Ao final ficou a frase: “o que dói mais é a impunidade”. Um dos pontos impactantes do espetáculo foi quando os atuadores foram lendo notícias de jornal, de manchetes reais, apresentando os nomes de políticos e seus respectivos partidos e sua ação na perseguição aos trabalhadores. Houve também uma referência ao poder judiciário que está sempre a serviço dos ricos. O espetáculo narra o julgamento do assassinato de Marcel com cinco tiros na porta de casa, e reproduzem as falas do juiz que distorceu todo o processo para inocentar os réus fazendeiros mandantes do crime, até que o processo morreu por prescrição. A sensação da plateia foi de ter sido envolvida na corrente da história do Brasil, e de todos os povos oprimidos.

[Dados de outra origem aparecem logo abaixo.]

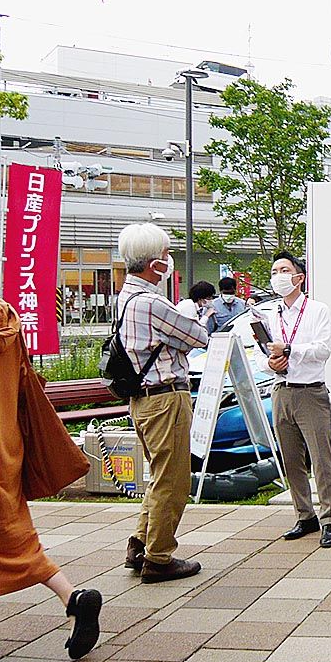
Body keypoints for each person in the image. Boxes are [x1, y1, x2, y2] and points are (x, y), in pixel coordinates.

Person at [0, 300, 103, 659]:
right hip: (6, 447)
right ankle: (72, 597)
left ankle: (74, 599)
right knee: (15, 535)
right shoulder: (6, 317)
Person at [117, 223, 208, 583]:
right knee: (173, 481)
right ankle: (158, 557)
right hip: (166, 399)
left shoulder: (125, 297)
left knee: (158, 476)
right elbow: (198, 335)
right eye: (166, 255)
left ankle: (139, 544)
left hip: (141, 401)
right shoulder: (153, 302)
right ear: (155, 264)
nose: (169, 261)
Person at [263, 251, 331, 548]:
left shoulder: (318, 311)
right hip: (281, 391)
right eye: (274, 271)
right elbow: (262, 353)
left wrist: (289, 351)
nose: (278, 276)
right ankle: (304, 515)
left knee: (321, 458)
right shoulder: (271, 314)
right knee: (291, 459)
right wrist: (271, 363)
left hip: (311, 392)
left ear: (299, 277)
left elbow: (322, 349)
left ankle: (329, 518)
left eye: (284, 270)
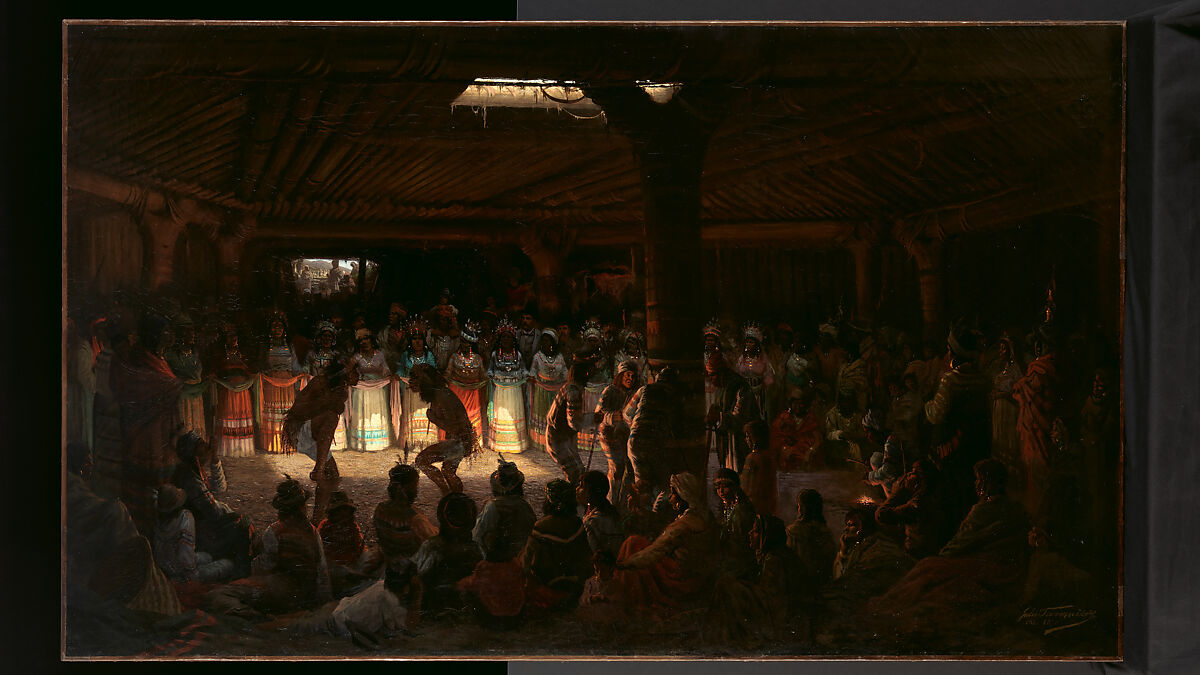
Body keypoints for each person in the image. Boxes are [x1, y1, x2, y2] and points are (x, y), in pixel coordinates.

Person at [207, 477, 331, 620]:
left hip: (282, 591)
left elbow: (263, 567)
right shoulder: (313, 532)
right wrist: (323, 603)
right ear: (302, 508)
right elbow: (322, 571)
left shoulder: (275, 531)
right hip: (307, 593)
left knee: (219, 595)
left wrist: (250, 560)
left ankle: (257, 618)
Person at [111, 309, 183, 534]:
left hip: (161, 433)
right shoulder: (138, 359)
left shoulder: (159, 359)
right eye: (165, 331)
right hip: (143, 435)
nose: (169, 336)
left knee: (163, 487)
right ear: (154, 335)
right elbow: (133, 385)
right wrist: (171, 386)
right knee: (144, 487)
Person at [612, 472, 717, 611]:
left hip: (680, 577)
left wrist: (625, 564)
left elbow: (654, 551)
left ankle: (626, 603)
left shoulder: (682, 525)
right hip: (694, 572)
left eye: (673, 494)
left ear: (683, 496)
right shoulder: (702, 516)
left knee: (633, 544)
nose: (670, 498)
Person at [702, 514, 805, 649]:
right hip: (771, 611)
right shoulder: (771, 556)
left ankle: (717, 636)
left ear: (767, 536)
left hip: (775, 619)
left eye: (756, 531)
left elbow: (771, 601)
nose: (750, 533)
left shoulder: (773, 560)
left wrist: (742, 589)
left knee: (726, 585)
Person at [925, 322, 992, 526]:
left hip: (953, 447)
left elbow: (935, 415)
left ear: (955, 352)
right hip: (978, 444)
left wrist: (927, 404)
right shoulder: (983, 379)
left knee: (952, 494)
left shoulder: (951, 380)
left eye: (949, 349)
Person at [283, 357, 356, 524]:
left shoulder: (340, 390)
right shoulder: (320, 383)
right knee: (331, 417)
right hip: (299, 430)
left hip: (312, 432)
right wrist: (326, 402)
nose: (357, 375)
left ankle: (317, 521)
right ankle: (319, 468)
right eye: (353, 371)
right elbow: (297, 410)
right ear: (343, 374)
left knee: (333, 475)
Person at [172, 432, 253, 576]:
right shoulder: (189, 477)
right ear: (193, 452)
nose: (207, 447)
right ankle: (241, 574)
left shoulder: (194, 469)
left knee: (240, 524)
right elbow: (212, 510)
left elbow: (220, 488)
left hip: (207, 521)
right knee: (242, 529)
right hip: (201, 531)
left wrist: (214, 457)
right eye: (202, 445)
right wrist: (234, 516)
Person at [1013, 323, 1064, 520]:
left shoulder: (1039, 372)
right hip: (1037, 431)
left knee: (1038, 476)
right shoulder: (1049, 368)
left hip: (1036, 433)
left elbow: (1021, 392)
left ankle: (1038, 521)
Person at [522, 480, 595, 612]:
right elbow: (585, 555)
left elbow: (526, 561)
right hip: (575, 583)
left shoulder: (541, 526)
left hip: (547, 583)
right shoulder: (576, 523)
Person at [411, 363, 480, 495]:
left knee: (422, 460)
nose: (413, 385)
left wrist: (435, 419)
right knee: (448, 471)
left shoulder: (442, 396)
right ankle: (454, 496)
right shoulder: (439, 394)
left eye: (416, 381)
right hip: (460, 440)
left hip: (460, 441)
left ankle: (448, 493)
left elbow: (455, 427)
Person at [413, 492, 484, 619]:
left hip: (434, 611)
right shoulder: (476, 549)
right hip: (463, 613)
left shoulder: (431, 547)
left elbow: (419, 575)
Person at [624, 367, 687, 503]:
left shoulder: (644, 389)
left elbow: (627, 413)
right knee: (664, 485)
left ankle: (640, 510)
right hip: (655, 444)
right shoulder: (675, 397)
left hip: (634, 442)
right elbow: (678, 425)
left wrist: (635, 427)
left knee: (642, 483)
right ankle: (655, 512)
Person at [153, 485, 237, 583]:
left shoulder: (158, 519)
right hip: (182, 571)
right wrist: (192, 574)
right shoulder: (185, 517)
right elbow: (185, 554)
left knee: (207, 556)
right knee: (228, 564)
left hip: (165, 565)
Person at [874, 459, 954, 559]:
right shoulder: (938, 492)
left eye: (914, 472)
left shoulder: (918, 503)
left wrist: (901, 491)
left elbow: (881, 515)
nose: (908, 475)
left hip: (920, 554)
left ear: (921, 479)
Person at [472, 460, 537, 565]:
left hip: (497, 561)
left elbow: (477, 536)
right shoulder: (524, 505)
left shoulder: (493, 506)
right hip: (520, 558)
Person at [373, 462, 438, 562]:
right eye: (415, 486)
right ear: (410, 488)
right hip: (408, 569)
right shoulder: (415, 519)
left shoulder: (380, 509)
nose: (417, 490)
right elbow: (434, 541)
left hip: (389, 562)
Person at [706, 351, 759, 472]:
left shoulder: (740, 386)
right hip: (729, 443)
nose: (711, 379)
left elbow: (740, 417)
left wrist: (718, 417)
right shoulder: (723, 388)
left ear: (722, 373)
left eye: (713, 375)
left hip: (741, 442)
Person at [257, 312, 302, 454]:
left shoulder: (290, 346)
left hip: (288, 384)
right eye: (274, 326)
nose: (277, 329)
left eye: (280, 326)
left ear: (284, 329)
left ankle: (288, 443)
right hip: (271, 383)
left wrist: (298, 378)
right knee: (273, 414)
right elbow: (261, 364)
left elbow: (296, 366)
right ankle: (273, 445)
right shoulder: (265, 347)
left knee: (287, 414)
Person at [596, 360, 640, 504]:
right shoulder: (610, 391)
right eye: (627, 375)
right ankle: (611, 501)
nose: (630, 379)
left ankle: (622, 502)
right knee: (616, 467)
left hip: (626, 435)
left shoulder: (635, 393)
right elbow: (598, 414)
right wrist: (613, 417)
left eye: (633, 376)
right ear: (620, 375)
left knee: (629, 468)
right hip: (609, 434)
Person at [301, 320, 348, 452]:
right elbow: (306, 369)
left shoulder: (336, 356)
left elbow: (342, 371)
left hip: (331, 389)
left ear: (333, 339)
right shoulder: (312, 355)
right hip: (316, 389)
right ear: (319, 338)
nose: (326, 339)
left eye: (329, 336)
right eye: (324, 336)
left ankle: (334, 442)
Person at [210, 325, 256, 458]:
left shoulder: (243, 356)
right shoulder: (221, 357)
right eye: (230, 337)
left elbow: (249, 372)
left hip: (242, 393)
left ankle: (242, 448)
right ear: (225, 340)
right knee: (229, 417)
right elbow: (215, 373)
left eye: (235, 337)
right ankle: (230, 448)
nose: (234, 339)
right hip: (228, 392)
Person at [784, 489, 837, 604]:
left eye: (799, 505)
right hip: (821, 589)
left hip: (800, 589)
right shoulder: (825, 532)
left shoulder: (793, 532)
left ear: (802, 508)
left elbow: (788, 563)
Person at [544, 359, 593, 485]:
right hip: (558, 437)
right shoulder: (573, 391)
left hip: (562, 436)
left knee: (578, 471)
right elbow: (573, 421)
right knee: (575, 473)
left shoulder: (570, 387)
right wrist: (593, 418)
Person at [91, 318, 124, 499]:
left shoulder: (103, 354)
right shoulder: (114, 358)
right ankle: (110, 492)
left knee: (104, 447)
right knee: (112, 448)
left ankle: (104, 488)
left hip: (101, 403)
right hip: (111, 405)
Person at [485, 317, 529, 454]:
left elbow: (524, 371)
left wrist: (529, 376)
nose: (506, 340)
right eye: (503, 337)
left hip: (514, 390)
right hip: (500, 391)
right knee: (501, 414)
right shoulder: (495, 355)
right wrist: (492, 376)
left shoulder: (518, 355)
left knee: (514, 415)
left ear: (513, 339)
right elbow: (490, 371)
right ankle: (500, 443)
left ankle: (515, 443)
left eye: (508, 337)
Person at [347, 328, 393, 452]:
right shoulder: (356, 357)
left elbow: (386, 370)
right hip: (361, 391)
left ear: (371, 340)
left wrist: (388, 375)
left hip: (377, 390)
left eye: (366, 338)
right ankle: (362, 444)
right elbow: (348, 370)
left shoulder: (380, 355)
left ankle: (377, 444)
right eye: (361, 340)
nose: (364, 342)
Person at [164, 314, 207, 442]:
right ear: (181, 334)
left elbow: (196, 373)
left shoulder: (194, 353)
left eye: (193, 331)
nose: (192, 335)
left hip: (195, 396)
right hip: (181, 396)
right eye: (189, 332)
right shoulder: (170, 354)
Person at [445, 320, 487, 441]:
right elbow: (448, 373)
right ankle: (456, 441)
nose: (465, 345)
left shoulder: (478, 359)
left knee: (471, 415)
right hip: (457, 391)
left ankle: (473, 442)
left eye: (468, 343)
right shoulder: (454, 357)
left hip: (473, 393)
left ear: (472, 344)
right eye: (463, 342)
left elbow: (483, 375)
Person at [714, 467, 759, 580]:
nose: (721, 491)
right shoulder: (726, 506)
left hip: (740, 558)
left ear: (735, 487)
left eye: (725, 486)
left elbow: (740, 538)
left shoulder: (742, 509)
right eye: (718, 487)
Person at [528, 328, 568, 447]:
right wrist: (532, 378)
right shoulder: (538, 357)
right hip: (542, 390)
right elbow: (533, 371)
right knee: (543, 415)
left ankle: (554, 441)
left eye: (548, 341)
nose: (545, 343)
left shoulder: (559, 357)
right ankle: (542, 442)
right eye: (543, 340)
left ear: (553, 343)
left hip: (556, 391)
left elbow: (564, 371)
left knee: (555, 416)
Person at [577, 470, 625, 558]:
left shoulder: (591, 522)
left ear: (590, 492)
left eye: (581, 486)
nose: (577, 489)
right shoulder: (612, 512)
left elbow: (594, 552)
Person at [734, 322, 775, 421]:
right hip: (744, 393)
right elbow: (736, 375)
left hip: (758, 394)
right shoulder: (741, 359)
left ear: (756, 344)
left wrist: (761, 386)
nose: (748, 345)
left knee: (757, 417)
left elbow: (769, 376)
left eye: (751, 342)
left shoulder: (763, 359)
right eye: (747, 342)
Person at [771, 394, 823, 472]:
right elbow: (775, 436)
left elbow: (818, 440)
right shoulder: (784, 418)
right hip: (788, 456)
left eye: (800, 403)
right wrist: (784, 449)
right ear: (791, 404)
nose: (798, 406)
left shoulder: (810, 419)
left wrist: (810, 451)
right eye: (795, 403)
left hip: (806, 456)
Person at [861, 410, 904, 500]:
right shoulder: (889, 439)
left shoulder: (891, 442)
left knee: (875, 459)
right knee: (875, 457)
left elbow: (888, 471)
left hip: (904, 482)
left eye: (868, 432)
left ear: (875, 430)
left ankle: (892, 500)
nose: (866, 436)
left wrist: (869, 477)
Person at [739, 420, 778, 518]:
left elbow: (747, 487)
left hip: (755, 507)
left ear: (755, 437)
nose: (746, 440)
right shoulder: (770, 456)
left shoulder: (752, 458)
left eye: (748, 436)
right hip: (769, 505)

No grito de guerra dos atores a frase da arte contra a barbárie, e como disseram não se pode calar diante da injustiça. O Grupo de Teatro Imaginário Maracangalha estreou este espetáculo no ano de 2010 através do Prêmio FUNARTE Artes Cênicas nas Ruas 2010 e vem circulando desde então pelo Brasil. A dramaturgia é de Fernando Cruz e atuadores. No elenco: Moreno Mourão, Fran Lorena, Ariela Barreto, Renderson Valentin e Fernando Cruz, que também assina a direção, tendo inclusive recebido o prêmio de melhor direção na categoria teatro de rua do VI Festival Nacional de Teatro do Piauí.

Para o público presente ficou a sensação de que fazíamos um tempo que não víamos um espetáculo de rua, que sem ser panfletário. tem uma imensa força politica de intervenção social. Muitos dizem que a arte não pode fazer a revolução. É verdade, não pode, mas é uma grande ajuda na luta contra a opressão. Este espetáculo nos mostrou que podemos lutar e muito. Sabemos que estas coisas ruins que ocorrem no Brasil tem causas mais profundas. O que se pode fazer é plantar a semente da resistência, continuar dando voz a todos aqueles que tombaram dando a sua vida na luta por melhores condições de vida para o povo pobre.